Верил ли Циолковский, что то будущее, которое он предсказывал, наступит так скоро?

Безусловно. Ведь к нему по-прежнему приходили письма из ГИРДа: «Работаем не покладая рук; на днях поступило несколько опытных ракет на высоту порядка 1—2 километра для проверки некоторых выкладов и конструкций. Сейчас широко развертываем эксперимен­тальные работы на стендах и на полигоне. Получаем не­плохие результаты, жаль, что Вы живете не в Моск­ве…»

На снимке Циолковский и Тихонравов. Конструктор рассказывает о своей работе. Тот самый Михаил Клавдиевич Тихонравов, который по праву считается одним из пионеров космоса. Его ракеты поднялись ввысь пер­выми в нашей стране, его проекты имеют самое непо­средственное отношение к старту Юрия Гагарина.

Но до этого еще далеко. Первый космонавт плане­ты пока не родился. Алексей Иванович привез свою Анну из Клушина в Гжатск 2 марта. Он поторопился…

Этой весной он понял, чему надо посвятить свою жизнь. Да, есть способный авиаконструктор (его уже так называли) Королев. Неплохо летал на планере – свидетельство тому соревнования в Коктебеле.

Ему уже шел 29-й год. Три года назад он встретился с Ф. А. Цандером. Вместе они создали сначала Москов­скую группу изучения реактивного движения, а затем ГИРД.

Теперь у них уже институт, и с весны 1934 года Сер­гей Павлович Королев —руководитель отдела ракетных летательных аппаратов Реактивного научно-исследова­тельского института (РНИИ).

Но отдел есть, а ракет пока нет…

И возможно ли оправдать те надежды, что влекут тысячи людей к зданию университета, где должна со­стояться лекция о полете на Марс?

Ему предстояло ответить на это.

«Нет», – лучше так ответить, благо даже на автори­тет великого Циолковского можно сослаться. Мол, это удел фантастов и таких писателей, как Алексей Толстой. Пусть творят своих Аэлит…

Сказать «нет» – значит обеспечить спокойную жизнь, ведь в кармане диплом инженера и свидетель­ство об окончании школы летчиков. Обе специальности популярны и необходимы в стране. Летай, конструи­руй – пришло ведь время авиации, и друзья убежда­ют: ей принадлежит будущее.

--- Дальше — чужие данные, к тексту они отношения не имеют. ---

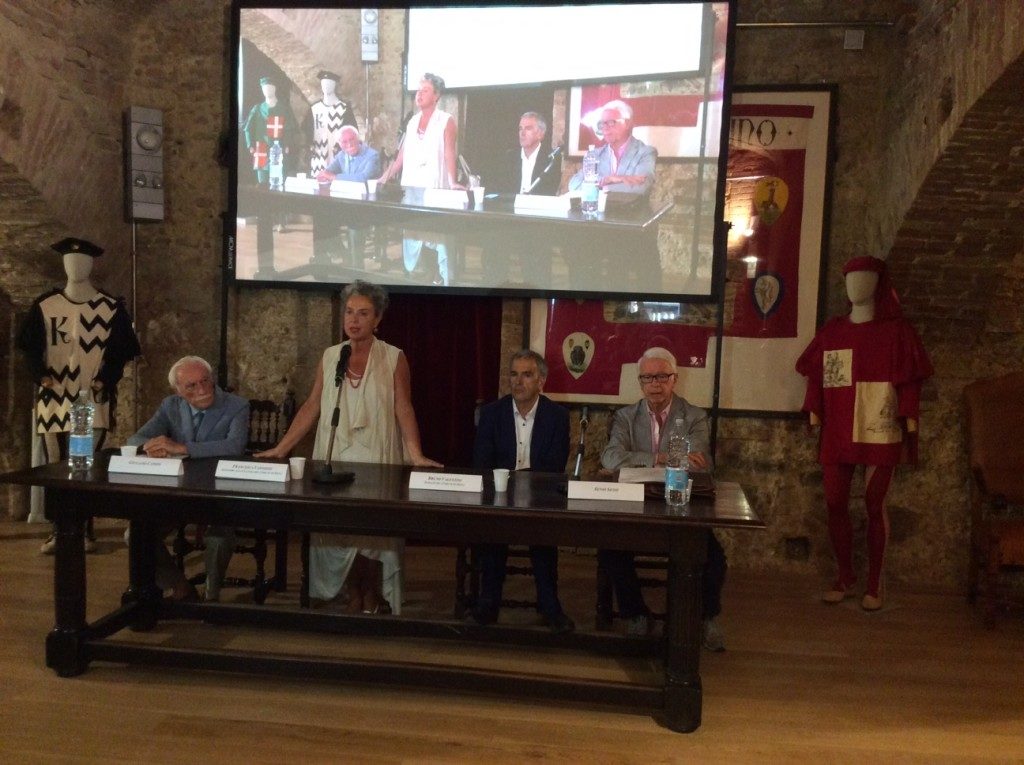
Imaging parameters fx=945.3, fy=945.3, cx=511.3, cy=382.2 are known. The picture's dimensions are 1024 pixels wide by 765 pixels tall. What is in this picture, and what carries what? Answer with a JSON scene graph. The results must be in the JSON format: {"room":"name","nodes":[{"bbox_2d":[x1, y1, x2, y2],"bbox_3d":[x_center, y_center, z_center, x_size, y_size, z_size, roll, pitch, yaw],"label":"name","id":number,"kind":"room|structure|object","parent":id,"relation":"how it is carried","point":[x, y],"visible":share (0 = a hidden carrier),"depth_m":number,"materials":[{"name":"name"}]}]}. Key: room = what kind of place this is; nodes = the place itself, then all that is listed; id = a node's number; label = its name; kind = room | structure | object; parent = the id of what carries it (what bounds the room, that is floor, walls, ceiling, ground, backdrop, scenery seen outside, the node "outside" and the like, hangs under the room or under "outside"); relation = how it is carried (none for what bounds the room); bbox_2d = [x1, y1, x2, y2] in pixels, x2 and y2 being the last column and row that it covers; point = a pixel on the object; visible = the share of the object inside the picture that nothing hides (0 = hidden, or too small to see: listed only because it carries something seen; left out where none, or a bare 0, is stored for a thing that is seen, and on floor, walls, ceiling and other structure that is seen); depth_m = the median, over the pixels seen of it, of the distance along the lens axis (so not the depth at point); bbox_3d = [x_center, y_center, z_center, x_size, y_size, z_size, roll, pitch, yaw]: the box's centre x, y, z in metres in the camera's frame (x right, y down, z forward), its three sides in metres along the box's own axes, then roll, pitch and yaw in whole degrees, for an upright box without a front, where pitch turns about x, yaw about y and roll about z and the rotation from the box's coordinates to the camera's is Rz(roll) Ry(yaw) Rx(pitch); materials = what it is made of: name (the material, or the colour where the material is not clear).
{"room":"event hall","nodes":[
{"label":"event hall","id":0,"kind":"room"},
{"bbox_2d":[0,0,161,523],"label":"left wall","id":1,"kind":"structure","parent":0,"point":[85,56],"depth_m":5.63,"materials":[{"name":"brown stone"}]},
{"bbox_2d":[0,522,1023,764],"bbox_3d":[-0.406,1.264,2.542,7.260,0.110,6.936,2,4,8],"label":"wooden floor","id":2,"kind":"structure","parent":0,"point":[448,746],"depth_m":3.60,"materials":[{"name":"brown wood"}]},
{"bbox_2d":[18,235,140,555],"bbox_3d":[-2.525,0.051,5.506,0.611,1.816,0.534,0,4,-25],"label":"mannequin","id":3,"kind":"object","parent":2,"relation":"on","point":[56,318],"visible":0.79,"depth_m":5.38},
{"bbox_2d":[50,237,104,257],"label":"cap","id":4,"kind":"object","parent":3,"relation":"on","point":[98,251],"visible":0.91,"depth_m":5.50,"materials":[{"name":"black fabric"}]},
{"bbox_2d":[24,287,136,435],"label":"tunic","id":5,"kind":"object","parent":3,"relation":"on","point":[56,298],"visible":0.81,"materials":[{"name":"fabric"}]},
{"bbox_2d":[130,224,139,430],"bbox_3d":[-2.346,-0.073,5.872,0.242,2.013,0.279,2,4,8],"label":"pole","id":6,"kind":"object","parent":2,"relation":"on","point":[134,281],"visible":0.5,"depth_m":5.84,"materials":[{"name":"metal"}]},
{"bbox_2d":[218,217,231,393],"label":"stand","id":7,"kind":"object","parent":2,"relation":"on","point":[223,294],"visible":0.42,"depth_m":5.62,"materials":[{"name":"black metal"}]},
{"bbox_2d":[230,0,733,301],"bbox_3d":[-0.237,-1.386,5.289,2.749,1.790,0.194,2,4,8],"label":"projection screen","id":8,"kind":"object","parent":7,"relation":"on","point":[471,138],"visible":0.99,"depth_m":5.21,"materials":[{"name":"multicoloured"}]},
{"bbox_2d":[174,391,293,603],"bbox_3d":[-1.368,0.565,4.625,0.493,0.995,0.590,2,4,8],"label":"wooden chair","id":9,"kind":"object","parent":2,"relation":"on","point":[261,581],"visible":0.34,"depth_m":4.66,"materials":[{"name":"brown wood"}]},
{"bbox_2d":[131,356,251,604],"bbox_3d":[-1.541,0.481,4.453,0.508,1.091,0.791,0,4,-30],"label":"man","id":10,"kind":"object","parent":9,"relation":"on","point":[210,401],"visible":0.72,"depth_m":4.32},
{"bbox_2d":[251,279,445,616],"bbox_3d":[-0.723,0.336,4.393,0.807,1.471,0.573,4,4,32],"label":"woman","id":11,"kind":"object","parent":2,"relation":"on","point":[382,363],"visible":0.7,"depth_m":4.29},
{"bbox_2d":[2,453,763,732],"bbox_3d":[-0.466,0.767,3.748,2.743,0.746,0.944,2,4,8],"label":"table","id":12,"kind":"object","parent":2,"relation":"on","point":[492,498],"visible":0.97,"depth_m":3.45,"materials":[{"name":"brown wood"}]},
{"bbox_2d":[68,391,94,469],"bbox_3d":[-1.711,0.191,3.757,0.086,0.311,0.084,2,4,8],"label":"water bottle","id":13,"kind":"object","parent":12,"relation":"on","point":[77,436],"visible":0.99,"depth_m":3.73,"materials":[{"name":"clear plastic"}]},
{"bbox_2d":[120,444,137,457],"bbox_3d":[-1.523,0.299,3.770,0.074,0.089,0.072,2,4,8],"label":"paper cup","id":14,"kind":"object","parent":12,"relation":"on","point":[124,451],"visible":0.6,"depth_m":3.75,"materials":[{"name":"white paper"}]},
{"bbox_2d":[107,455,185,477],"bbox_3d":[-1.409,0.320,3.661,0.276,0.064,0.101,2,4,8],"label":"name card","id":15,"kind":"object","parent":12,"relation":"on","point":[130,466],"visible":0.98,"depth_m":3.62,"materials":[{"name":"white paper"}]},
{"bbox_2d":[215,459,290,482],"bbox_3d":[-0.985,0.339,3.629,0.273,0.065,0.102,2,4,8],"label":"name card","id":16,"kind":"object","parent":12,"relation":"on","point":[234,472],"visible":0.97,"depth_m":3.60,"materials":[{"name":"white paper"}]},
{"bbox_2d":[289,455,305,480],"bbox_3d":[-0.828,0.333,3.654,0.070,0.080,0.070,2,4,8],"label":"paper cup","id":17,"kind":"object","parent":12,"relation":"on","point":[297,466],"visible":1,"depth_m":3.63,"materials":[{"name":"white paper"}]},
{"bbox_2d":[312,340,357,482],"bbox_3d":[-0.697,0.116,3.769,0.189,0.532,0.340,2,4,8],"label":"microphone","id":18,"kind":"object","parent":12,"relation":"on","point":[336,414],"visible":0.99,"depth_m":3.74,"materials":[{"name":"black metal"}]},
{"bbox_2d":[408,470,483,493],"bbox_3d":[-0.242,0.369,3.518,0.261,0.062,0.099,2,4,8],"label":"name card","id":19,"kind":"object","parent":12,"relation":"on","point":[439,481],"visible":0.97,"depth_m":3.49,"materials":[{"name":"white paper"}]},
{"bbox_2d":[492,468,509,491],"bbox_3d":[-0.040,0.368,3.544,0.068,0.081,0.068,2,4,8],"label":"paper cup","id":20,"kind":"object","parent":12,"relation":"on","point":[499,478],"visible":1,"depth_m":3.52,"materials":[{"name":"white paper"}]},
{"bbox_2d":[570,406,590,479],"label":"microphone","id":21,"kind":"object","parent":12,"relation":"on","point":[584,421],"visible":0.99,"depth_m":3.76,"materials":[{"name":"black metal"}]},
{"bbox_2d":[564,480,645,502],"bbox_3d":[0.346,0.394,3.443,0.277,0.062,0.095,2,4,8],"label":"name card","id":22,"kind":"object","parent":12,"relation":"on","point":[590,496],"visible":0.98,"depth_m":3.41,"materials":[{"name":"white paper"}]},
{"bbox_2d":[619,467,716,498],"bbox_3d":[0.611,0.384,3.707,0.349,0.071,0.300,2,4,8],"label":"folder","id":23,"kind":"object","parent":12,"relation":"on","point":[702,487],"visible":0.46,"depth_m":3.63,"materials":[{"name":"brown leather"}]},
{"bbox_2d":[617,466,667,483],"bbox_3d":[0.574,0.377,3.858,0.258,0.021,0.263,2,4,8],"label":"paper","id":24,"kind":"object","parent":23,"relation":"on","point":[647,478],"visible":0.6,"depth_m":3.85,"materials":[{"name":"white paper"}]},
{"bbox_2d":[664,418,689,508],"bbox_3d":[0.592,0.299,3.370,0.079,0.299,0.081,2,4,8],"label":"water bottle","id":25,"kind":"object","parent":12,"relation":"on","point":[673,481],"visible":0.99,"depth_m":3.34,"materials":[{"name":"clear plastic"}]},
{"bbox_2d":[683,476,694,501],"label":"paper cup","id":26,"kind":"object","parent":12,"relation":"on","point":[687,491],"visible":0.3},
{"bbox_2d":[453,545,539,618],"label":"wooden chair","id":27,"kind":"object","parent":2,"relation":"on","point":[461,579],"visible":0.28,"depth_m":4.31,"materials":[{"name":"brown wood"}]},
{"bbox_2d":[469,349,574,631],"bbox_3d":[0.047,0.475,4.361,0.413,1.187,0.823,2,4,-3],"label":"man","id":28,"kind":"object","parent":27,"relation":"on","point":[507,423],"visible":0.87,"depth_m":4.19},
{"bbox_2d":[595,551,670,631],"bbox_3d":[0.674,0.655,4.362,0.502,0.980,0.558,2,4,8],"label":"chair","id":29,"kind":"object","parent":2,"relation":"on","point":[609,618],"visible":0.25,"depth_m":4.19,"materials":[{"name":"brown wood"}]},
{"bbox_2d":[601,344,728,650],"bbox_3d":[0.672,0.491,4.206,0.448,1.236,0.817,1,4,-5],"label":"man","id":30,"kind":"object","parent":29,"relation":"on","point":[647,367],"visible":0.71,"depth_m":4.09},
{"bbox_2d":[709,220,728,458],"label":"stand","id":31,"kind":"object","parent":2,"relation":"on","point":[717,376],"visible":0.53,"depth_m":5.00,"materials":[{"name":"black metal"}]},
{"bbox_2d":[795,256,930,608],"bbox_3d":[1.812,0.231,4.908,0.562,1.807,0.630,-1,5,-42],"label":"mannequin","id":32,"kind":"object","parent":2,"relation":"on","point":[834,596],"visible":0.98,"depth_m":4.79,"materials":[{"name":"red fabric"}]},
{"bbox_2d":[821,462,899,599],"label":"red tights","id":33,"kind":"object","parent":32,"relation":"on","point":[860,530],"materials":[{"name":"red fabric"}]},
{"bbox_2d":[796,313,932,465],"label":"red tunic","id":34,"kind":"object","parent":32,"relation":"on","point":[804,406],"visible":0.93,"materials":[{"name":"red fabric"}]},
{"bbox_2d":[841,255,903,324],"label":"red hood","id":35,"kind":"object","parent":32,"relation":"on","point":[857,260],"visible":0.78,"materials":[{"name":"red fabric"}]},
{"bbox_2d":[963,371,1023,630],"bbox_3d":[2.597,0.577,4.609,0.707,1.229,0.784,2,4,8],"label":"wooden armchair","id":36,"kind":"object","parent":2,"relation":"on","point":[984,457],"visible":1,"depth_m":4.79,"materials":[{"name":"brown wood"}]},
{"bbox_2d":[24,0,1015,585],"bbox_3d":[-0.025,-0.821,5.704,4.785,3.772,0.343,2,4,8],"label":"back wall","id":37,"kind":"structure","parent":0,"point":[215,63],"depth_m":5.66,"materials":[{"name":"brown stone"}]},
{"bbox_2d":[123,106,164,223],"bbox_3d":[-2.275,-1.330,5.837,0.202,0.740,0.238,-1,4,-36],"label":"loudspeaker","id":38,"kind":"object","parent":37,"relation":"attached to","point":[140,213],"visible":0.94,"depth_m":5.75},
{"bbox_2d":[378,291,505,463],"bbox_3d":[-0.494,-0.429,5.622,0.972,2.840,0.133,2,4,8],"label":"red curtain","id":39,"kind":"object","parent":37,"relation":"attached to","point":[471,401],"visible":0.35,"depth_m":5.64,"materials":[{"name":"red fabric"}]},
{"bbox_2d":[530,84,833,416],"bbox_3d":[0.936,-0.754,5.303,1.485,1.845,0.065,2,4,8],"label":"framed flag","id":40,"kind":"object","parent":37,"relation":"attached to","point":[552,339],"visible":0.59,"depth_m":5.25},
{"bbox_2d":[784,537,808,559],"bbox_3d":[1.629,0.950,5.399,0.140,0.119,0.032,2,4,8],"label":"wall socket","id":41,"kind":"object","parent":37,"relation":"in","point":[793,551],"visible":0.97,"depth_m":5.39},
{"bbox_2d":[738,20,895,29],"bbox_3d":[1.436,-1.997,5.227,1.392,0.054,0.097,2,4,8],"label":"rod","id":42,"kind":"object","parent":37,"relation":"attached to","point":[764,24],"visible":0.74,"depth_m":5.21,"materials":[{"name":"silver metal"}]},
{"bbox_2d":[843,29,865,49],"bbox_3d":[1.903,-1.902,5.243,0.102,0.122,0.054,2,4,8],"label":"wall box","id":43,"kind":"object","parent":37,"relation":"attached to","point":[853,43],"visible":0.97,"depth_m":5.22,"materials":[{"name":"grey"}]},
{"bbox_2d":[858,0,1023,590],"bbox_3d":[2.216,-0.606,3.749,0.503,3.609,3.988,2,4,8],"label":"right wall","id":44,"kind":"structure","parent":0,"point":[919,28],"depth_m":4.79,"materials":[{"name":"brown stone"}]}
]}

Он не возражает, но неизбежно добавляет одно сло­во: «ближайшее…» А вторую половину XX века инженер и летчик Сергей Королев видит иной – ракеты начина­ют превосходить авиацию и по скорости, и по высоте полета. Более того, именно они унесут человека за пре­делы Земли…

Стоп! Это уже фантастика… Но он не может сдер­жаться.

31 марта в Ленинграде началась Всесоюзная конфе­ренция по изучению стратосферы. Открывал ее будущий президент Академии наук СССР Сергей Иванович Ва­вилов.

Нет, не о том, как преодолеть этот барьер между Землей и космосом, шел разговор тогда. Стратостаты – вот что владело умами, ведь они первыми ринулись ввысь. На них поднимались отчаянные смельчаки, поги­бали, но на смену приходили другие…

Инженер Сергей Королев выступал на одном из за­ключительных заседаний.

– Мною будет освещен ряд отдельных вопросов в связи с полетом реактивных аппаратов в стратосфере, причем особо подчеркиваем, – начал он, – именно по­летов, а не подъемов, то есть движения по какому-то маршруту для покрытия заданного расстояния…

А потом он говорит о полете человека, причем «…речь может идти об одном, двух или даже трех лю­дях, которые, очевидно, могут составить экипаж одного из первых реактивных кораблей».

Это было время мечтателей. Инженер Королев и не скрывал, что принадлежит к ним. Но уже в те годы на­чали проявляться те качества характера, которые ста­нут чуть ли не главными в нем, когда он станет кон­структором космоса.

Однажды на Байконуре во время подготовки к стар­ту ракеты он заметит инженера, читающего книгу. Сер­гей Павлович посмотрит на обложку, а затем вспылит:

– Немедленно в Москву! Первым же рейсом… И за­явление по собственному желанию!